Today, More employs about 100 women each of whom makes as many as 100 bags every day. But even though the concept of paper bags is becoming popular, More is blunt about the challenges involved. “It comes down to making it affordable for retailers. We need more players like ecoad to ensure such women are gainfully employed,” he points out. Orders from firms such as ecoad give the women at Kalashree the freedom to work from home, anywhere from two to eight hours a day, depending on domestic pressures. “They decide the schedule and can earn anywhere between ₹1,500 and ₹3,000 a month,” says More. 

From the time he started ecoad in 2009, Nayak has been sourcing his bags from Kalashree. Once his advertisers approve the design for their ads, printouts are passed on to More and the women get to work on the bags using an eco-friendly glue called khad. “I was swayed by the quality of their work and their professionalism,” says Nayak.   

Price of going green

What differentiates Nayak’s business model is the third-party ads on the bags, because of which he can sell them cheap to chemists. But it’s not been easy to convince advertisers. “This is still a new concept and it takes time to convince advertisers. But they eventually come on board, thanks to their tight budgets and our ability to connect locally,” Nayak says.

So far, ecoad has signed on six advertisers to promote boutiques, computer hardware stores, real estate dealers and tea brands. That includes small businessmen such as Irfan Syed, who owns a website offering real estate deals and an electronics service centre. Syed was targeting customers in a 3-5 km radius and a few months ago, came up with a ₹50 discount coupon, which he offered through ads on 700 ecoad bags, paying just ₹1,000. “In just four days, 25 people came in to redeem coupons — way more than the figure we had anticipated,” he says. 

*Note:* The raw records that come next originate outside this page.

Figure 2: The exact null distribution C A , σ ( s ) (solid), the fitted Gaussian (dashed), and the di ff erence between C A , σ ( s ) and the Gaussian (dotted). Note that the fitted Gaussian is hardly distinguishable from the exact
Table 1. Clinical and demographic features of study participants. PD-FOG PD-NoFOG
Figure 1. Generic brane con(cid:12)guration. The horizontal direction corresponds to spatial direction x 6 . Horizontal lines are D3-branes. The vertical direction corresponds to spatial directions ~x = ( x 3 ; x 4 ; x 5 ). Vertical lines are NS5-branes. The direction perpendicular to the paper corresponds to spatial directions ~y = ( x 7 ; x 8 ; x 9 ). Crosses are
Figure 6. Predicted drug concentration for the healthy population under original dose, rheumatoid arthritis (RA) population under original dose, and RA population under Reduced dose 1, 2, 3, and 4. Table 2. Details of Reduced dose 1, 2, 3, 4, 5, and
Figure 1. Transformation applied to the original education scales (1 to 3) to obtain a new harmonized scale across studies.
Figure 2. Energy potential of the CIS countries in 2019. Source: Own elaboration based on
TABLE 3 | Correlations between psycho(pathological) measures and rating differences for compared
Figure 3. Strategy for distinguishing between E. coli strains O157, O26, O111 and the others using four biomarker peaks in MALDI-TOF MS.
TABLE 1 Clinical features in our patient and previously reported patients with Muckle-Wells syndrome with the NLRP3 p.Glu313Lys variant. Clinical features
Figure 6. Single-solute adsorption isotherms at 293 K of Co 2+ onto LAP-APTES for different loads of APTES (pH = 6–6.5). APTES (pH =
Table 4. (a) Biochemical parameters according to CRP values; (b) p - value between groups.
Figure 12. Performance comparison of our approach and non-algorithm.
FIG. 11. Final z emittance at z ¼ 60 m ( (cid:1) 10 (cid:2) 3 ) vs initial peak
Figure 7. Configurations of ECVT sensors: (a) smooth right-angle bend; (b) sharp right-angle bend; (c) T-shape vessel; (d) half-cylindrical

Going forward, Nayak hopes to persuade more advertisers and pharmacists to switch to paper bags. “Pune has 7,000 chemist outlets and we want to reach out to at least 1,000 in the next three years,” he says. That’s ambitious, considering ecoad has just 34 drug stores signed on at present. “We’re planning to introduce discounts from advertisers on the bags to motivate users to ask for it in all stores. We are also designing campaigns to create awareness,” Nayak says. By then, he hopes, the enterprise will be ready to seek investors. After all, the more money there is to buy paper bags, the more the women at Kalashree will earn, and the bigger the step to a polythene-free world.